I’ve covered Wyvern in the past, including when the startup participated in incubator Creative Destruction Lab (CDL)’s academic conference-like demo day back in 2019. Since then, the startup has made some significant moves beyond just the funding, including growing to a total of 18 employees and bringing on aerospace industry veteran and former Airbus CTO Christine Tovee. Wyvern is also set to launch its first satellites to orbit this year.

“Launch is the next big thing we’re looking forward to,” said Christopher Robson, co-founder and CEO of Wyvern. “This is going to be our first set of imagery products. This is the first step that’s going to take us to getting some super high-resolution hyperspectral. We won’t see the super high resolution stuff for another couple of years yet, but when it gets here, it’s going to be pretty great and game changing.”

Making hyperspectral imaging captured from space accessible to commercial customers could unlock major efficiencies in existing industries, including Wyvern’s first target, agriculture, but it’s also likely to open up opportunities for entirely new businesses and industries to emerge. Hyperspectral imaging can provide detail about previously hidden information, including the chemical makeup of the scene it captures.

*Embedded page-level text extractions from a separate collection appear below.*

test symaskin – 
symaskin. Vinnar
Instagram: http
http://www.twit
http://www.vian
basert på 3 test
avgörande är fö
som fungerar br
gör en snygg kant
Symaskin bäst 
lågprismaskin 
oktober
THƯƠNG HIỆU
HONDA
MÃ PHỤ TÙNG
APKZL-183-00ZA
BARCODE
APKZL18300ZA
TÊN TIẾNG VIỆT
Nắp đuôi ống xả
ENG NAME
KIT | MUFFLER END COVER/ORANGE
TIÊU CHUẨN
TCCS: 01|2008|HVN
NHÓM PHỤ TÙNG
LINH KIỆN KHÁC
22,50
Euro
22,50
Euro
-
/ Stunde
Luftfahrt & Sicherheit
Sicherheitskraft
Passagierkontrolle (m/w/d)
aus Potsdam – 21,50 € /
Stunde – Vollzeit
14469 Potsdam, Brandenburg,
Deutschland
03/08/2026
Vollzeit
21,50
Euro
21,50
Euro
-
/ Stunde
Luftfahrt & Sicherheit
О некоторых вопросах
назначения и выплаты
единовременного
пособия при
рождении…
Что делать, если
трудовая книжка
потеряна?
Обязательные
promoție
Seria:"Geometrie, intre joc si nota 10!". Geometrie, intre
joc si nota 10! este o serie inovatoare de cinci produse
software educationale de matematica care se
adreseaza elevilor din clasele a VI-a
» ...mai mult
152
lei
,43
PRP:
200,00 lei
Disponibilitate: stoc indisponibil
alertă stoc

Seed round lead investor MaC Venture Capital recognized the immense potential for hyperspectral, and Robson told me that it was clear from the start the firm and new Wyvern Board member Adrian Fenty were a perfect match for the young company.

“First, we hit it off right from the first meeting,” he said. “Both of our teams really meshed well together. But the other thing that really appealed to us about MaC is that they’ve had previous space investments, and they were very bullish about the space market. They were very strategic in the sense that there were a lot of different either customers or investors or partners that they could connect us to through those investments in the space, as well as in some of our customer markets.”

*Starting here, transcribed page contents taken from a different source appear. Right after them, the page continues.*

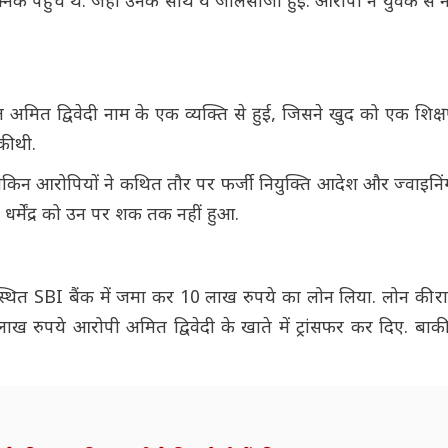
निक पहुंचे थे. जहां उनके साथ ये जालसाजी हुई. आरोपी ने युवक से 
कात अमित द्विवेदी नाम के एक व्यक्ति से हुई, जिसने खुद को एक शिक्ष
की थी.
, लेकिन आरोपियों ने कथित तौर पर फर्जी नियुक्ति आदेश और ज्वाइनिं
ि धर्मेंद्र को उन पर शक तक नहीं हुआ.
द स्थित SBI बैंक में जमा कर 10 लाख रुपये का लोन लिया. लोन की र
8 लाख रुपये आरोपी अमित द्विवेदी के खाते में ट्रांसफर कर दिए. बा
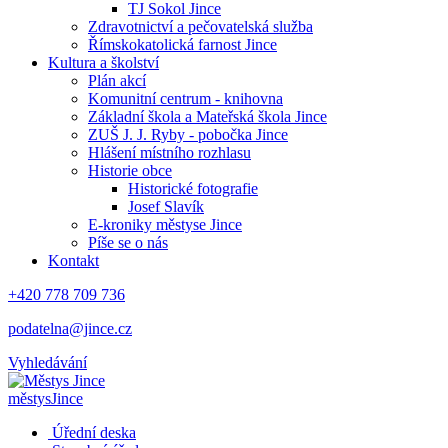
TJ Sokol Jince
Zdravotnictví a pečovatelská služba
Římskokatolická farnost Jince
Kultura a školství
Plán akcí
Komunitní centrum - knihovna
Základní škola a Mateřská škola Jince
ZUŠ J. J. Ryby - pobočka Jince
Hlášení místního rozhlasu
Historie obce
Historické fotografie
Josef Slavík
E-kroniky městyse Jince
Píše se o nás
Kontakt
+420 778 709 736
podatelna@jince.cz
Vyhledávání
městys
Jince
Úřední deska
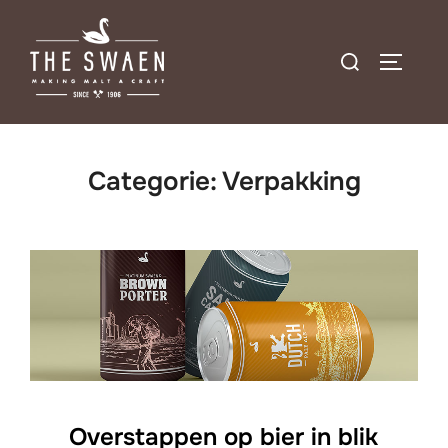
Ga
naar
Zoek
TOGGLE
de
naar:
inhoud
Categorie:
Verpakking
Overstappen op bier in blik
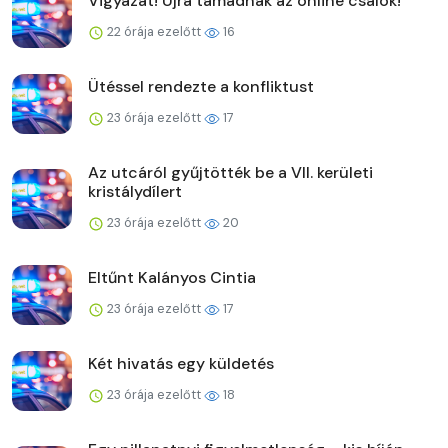
Vigyázat! Újra támadnak az online csalók!
22 órája ezelőtt
16
Ütéssel rendezte a konfliktust
23 órája ezelőtt
17
Az utcáról gyűjtötték be a VII. kerületi
kristálydílert
23 órája ezelőtt
20
Eltűnt Kalányos Cintia
23 órája ezelőtt
17
Két hivatás egy küldetés
23 órája ezelőtt
18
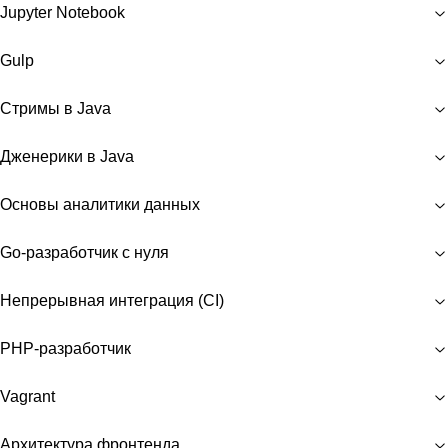
Jupyter Notebook
Gulp
Стримы в Java
Дженерики в Java
Основы аналитики данных
Go-разработчик с нуля
Непрерывная интеграция (CI)
РНР-разработчик
Vagrant
Архитектура фронтенда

Founded by a team of young entrepreneurs, engineers and scientists, Wyvern also added to its strategic advantage with the recent hire of Tovee. Robson told me about how that key leadership team member came onboard.

“Christine had been on our technical board of advisors for quite some time,” he said. “We also built a strong relationship with her through CDL. And I think we just really enjoyed working with one another: There was a lot of mutual respect between Christine and the team. We realized that we need some kind of veteran aerospace industry expertise on our exec team to understand how we can play in that part of the of the space industry, too. So definitely a fantastic addition in terms of tech strategy.”

Tovee also joins the company as yet another female senior leader in an industry where gender diversity is woefully underrepresented. Wyvern co-founder and COO Callie Lissinna (who also joined our recent TC Sessions: Space event) told me that that has been, and remains a priority for the startup, and it has served them well in conversations with investors and potential team members.

“In a lot of our conversations with investors, they would mentioned how unique our team is in the space industry for having a 50/50 gender diverse founding team and around a 66% female exec team as a space startup,” she said. “And that really flows through to our hiring and recruitment: We’ve had students say they really like the diversity on our founding team or in our company. So that seems to be an attractive factor for both talent recruitment and investors.”